What we discovered, at first, was a bit discouraging. It was estimated, by many full-time RVers, that living in an RV, and traveling around the U.S., cost somewhere in the $2000-$3000 per month range, and that amount would eat up most of our monthly retirement income and, if that were the case, what would we do if the RV broke down and needed a major repair?
The answer came fairly quickly
It didn’t take long, a matter of a couple weeks, before we started seeing more and more videos about people who were living off-grid, as nomads, and spending each night in free campsites, thus saving anywhere from $25-$100 per night.
Let’s to the math. If a person were to spend $25 per night for a campsite, that would be a yearly expense of $9,125. If a person paid, on average, $50 per night, that would be a yearly expense of $18,250. But, if a person were to camp each night in a free campsite, the average amount spent on overnight accommodations would be, wait for it, zero!
Now they were talking our language! Suddenly full-time, on the road, sounded not only doable, but a way to actually save money and build a little nest egg.
Where are these free campsites?
It turns out that a person can park an RV, and stay for free, for fourteen days at any of the BLM (Bureau of Land Management) and National Forest lands across this country. Considering the fact that BLM governs over 247 million acres of land, and National Forests cover 193 million acres, it takes very little effort to find a free place to park our bus. Toss in a random WalMart or Cabellas or truck stop, all of which offer free overnight parking, and it becomes more apparent that these nomads are onto something.
Biggest RV Life expense other than campsites
So, if it is possible to park in a campsite, for free, what then is the biggest expense for nomads?
One would think, considering the current cost of fuel, that it would be gasoline or diesel to power your RV. That would be a logical conclusion until you realize that parking in a National Forest, or on BLM land, is allowed for up to fourteen days at any one site, meaning free campsites for nearly half a month, at which time one only needs to move the RV to another free campsite, and stay there for the next fourteen days. Suddenly, the expense of fuel drops significantly, because only twice per month will you be driving your RV and then, only for a short distance.
And just like that, this nomad way of life seems very, very affordable.
And what about the other objections we hear from worry-warts?
What if you break down in some God-forsaken area?
I hear this one all the time, like breaking down is something new with motor vehicles. There’s a thing called the internet. There’s a thing called a cell phone. There’s a thing called towing. Besides, no place in the United States is God-forsaken, so put that in your pipe and smoke it.
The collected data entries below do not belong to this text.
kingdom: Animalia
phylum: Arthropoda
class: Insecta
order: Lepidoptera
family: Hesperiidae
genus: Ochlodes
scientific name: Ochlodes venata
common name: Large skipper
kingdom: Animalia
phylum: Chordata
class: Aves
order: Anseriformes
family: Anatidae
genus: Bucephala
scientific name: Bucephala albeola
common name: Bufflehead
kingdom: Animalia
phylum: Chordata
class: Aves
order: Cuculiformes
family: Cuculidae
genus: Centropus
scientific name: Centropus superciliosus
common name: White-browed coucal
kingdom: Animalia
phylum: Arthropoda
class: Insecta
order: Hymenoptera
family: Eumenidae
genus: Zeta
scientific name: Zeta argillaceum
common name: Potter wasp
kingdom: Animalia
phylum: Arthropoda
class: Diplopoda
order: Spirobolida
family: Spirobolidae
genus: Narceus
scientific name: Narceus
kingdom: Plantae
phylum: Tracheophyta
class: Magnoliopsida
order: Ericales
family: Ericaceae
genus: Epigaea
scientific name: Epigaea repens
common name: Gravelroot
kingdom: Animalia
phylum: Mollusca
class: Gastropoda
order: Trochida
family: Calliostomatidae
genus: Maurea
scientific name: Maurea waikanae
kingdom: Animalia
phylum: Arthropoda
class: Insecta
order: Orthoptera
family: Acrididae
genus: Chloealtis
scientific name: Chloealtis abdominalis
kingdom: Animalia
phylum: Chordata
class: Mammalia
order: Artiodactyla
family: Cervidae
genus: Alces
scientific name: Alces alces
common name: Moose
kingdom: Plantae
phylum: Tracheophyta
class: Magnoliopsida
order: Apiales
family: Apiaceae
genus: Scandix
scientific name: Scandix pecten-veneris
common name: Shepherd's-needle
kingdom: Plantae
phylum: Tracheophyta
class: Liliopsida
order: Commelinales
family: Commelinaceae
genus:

Will it be expensive, this RV Life?
I don’t know. Maybe, but I doubt it. But I respond this way: Is it expensive to replace a water heater in your home, or have the plumbing worked on, or have a new roof put on? The absolute worst that can happen is the RV will need a new engine. That will cost between $6000-$10,000. Compare that price to a major home repair or remodel.
What about crime and getting robbed or assaulted?
If you live in any city in the U.S., you will find the humor in this objection. I stand a better chance of being assaulted while walking my dogs in Olympia than I do in the Arizona desert. And no, I’m not delusional enough not to have protection. I will be well-armed out on the road.
Won’t you be lonely, on the road, when Bev isn’t traveling with you?
No! I should just leave my answer at that, but I’m a writer, and writer’s write. It doesn’t bother me to be alone. For most of my life, in a room with other people, I have felt alone. It’s my nature. I’m a loner. I am comfortable alone. I like myself enough to be at peace when alone. Bev is my best friend, but my next best friend, a close second, is me.
Besides, Maggie will be with me, when Bev doesn’t want to travel with me, and Maggie is this man’s best four-legged friend.
Back to the topic of cost of RV Life
The other expenses for living on the road are hardly worth mentioning. Cell phone, WiFi coverage of some sort (maybe Spacelink, although Musk drives me crazy), food of course, insurance . . . when you take rent or a mortgage out of the equation, suddenly the expenses are not very much at all. In fact, having tossed the figures around quite a bit, I estimate I can live, on the road, as a nomad, at free campsites, for as little as $1000 per month, or about thirty bucks per day.
We shall see. I may be completely wrong. This may be a pipe dream that blows up in my face (in our faces); but we will never know unless we try it and, as my dad loved to say . . .
God hates cowards!
As Roy Rogers and Dale Evans once sang, Happy Trails, to you, until we meet again!